新しい分子標的をターゲットにした上皮がん治療薬の探索研究
2018/04/17
文:がん+編集部
肺がん、乳がん、大腸がん、子宮がん、卵巣がん、頭頚部がんなど上皮細胞から発生する上皮がんは、すべてのがんの約80%を占めています。株式会社SEEDSUPPLYと千葉大学が、上皮がんの治療薬開発のため、新しい分子標的をターゲットにした共同研究を始めました。新たな分子標的をターゲットとした薬剤の開発につながることが期待されます。
SEEDSUPPLYと千葉大学が共同研究契約を締結
株式会社SEEDSUPPLYと千葉大学は4月11日、新しい分子標的をターゲットにした上皮がん治療薬の探索研究に関する共同研究契約を締結したと発表しました。

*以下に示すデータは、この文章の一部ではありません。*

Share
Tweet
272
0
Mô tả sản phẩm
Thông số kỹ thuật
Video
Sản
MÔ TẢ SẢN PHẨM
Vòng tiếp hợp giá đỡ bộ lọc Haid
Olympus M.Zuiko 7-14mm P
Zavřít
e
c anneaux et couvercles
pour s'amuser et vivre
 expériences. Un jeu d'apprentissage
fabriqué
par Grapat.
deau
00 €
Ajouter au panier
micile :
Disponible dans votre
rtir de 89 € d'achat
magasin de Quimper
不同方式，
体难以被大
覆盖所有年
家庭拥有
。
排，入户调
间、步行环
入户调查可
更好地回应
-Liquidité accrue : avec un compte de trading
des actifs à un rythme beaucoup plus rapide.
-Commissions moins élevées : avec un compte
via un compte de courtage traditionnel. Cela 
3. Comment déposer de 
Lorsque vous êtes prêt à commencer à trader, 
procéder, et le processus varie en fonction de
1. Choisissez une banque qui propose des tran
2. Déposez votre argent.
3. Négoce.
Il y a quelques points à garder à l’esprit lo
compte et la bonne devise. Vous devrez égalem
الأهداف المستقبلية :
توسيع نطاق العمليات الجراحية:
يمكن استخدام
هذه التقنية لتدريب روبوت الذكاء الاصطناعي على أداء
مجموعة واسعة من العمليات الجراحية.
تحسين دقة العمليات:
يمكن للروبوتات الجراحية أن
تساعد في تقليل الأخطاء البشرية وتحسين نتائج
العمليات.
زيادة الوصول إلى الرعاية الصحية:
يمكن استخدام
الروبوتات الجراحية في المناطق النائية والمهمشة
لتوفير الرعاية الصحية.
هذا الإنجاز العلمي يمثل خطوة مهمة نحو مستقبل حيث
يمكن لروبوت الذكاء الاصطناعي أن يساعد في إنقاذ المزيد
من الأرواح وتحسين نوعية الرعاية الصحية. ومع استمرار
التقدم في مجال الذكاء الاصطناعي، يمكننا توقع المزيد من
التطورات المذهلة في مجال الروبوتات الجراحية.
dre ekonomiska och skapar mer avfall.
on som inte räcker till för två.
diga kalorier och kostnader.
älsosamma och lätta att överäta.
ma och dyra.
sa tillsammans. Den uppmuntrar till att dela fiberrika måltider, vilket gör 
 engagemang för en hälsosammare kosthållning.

今回の契約締結により、SEEDSUPPLYのバインダ・セレクション技術※を使用して新たな分子標的に結合する低分子化合物を早期に見つけて、その生物活性を千葉大学で検討することになるといます。お互いの強みを活かした新たな産学連携の形となることが期待されます。
多くの上皮がんの進展には、活性化したさまざまな種類の「NF-κB ダイマー」が関与することが知られています。しかし、NF-κB阻害剤でより効果の高い抗がん作用を示すものはないそうです。
千葉大学・真菌医学研究センターの伊庭英夫特任教授らの研究により、d4-familyというタンパク質に作用する低分子化合物を効率的に見つけることができれば、上皮がんに対する新たな分子標的をターゲットとした薬剤の開発につながると考えられるそうです。
SEEDSUPPLYは、このd4-familyタンパク質に結合活性を持つ低分子化合物を独自の技術によって探索します。千葉大学では、SEEDSUPPLYが探索した結合化合物のNF-κB阻害活性について調べ、抗がん活性などの評価を行うとしています。
※分子標的に結合する化合物を化合物ライブラリから選別する技術のことです。あらゆる分子標的を対象にできることが特徴です。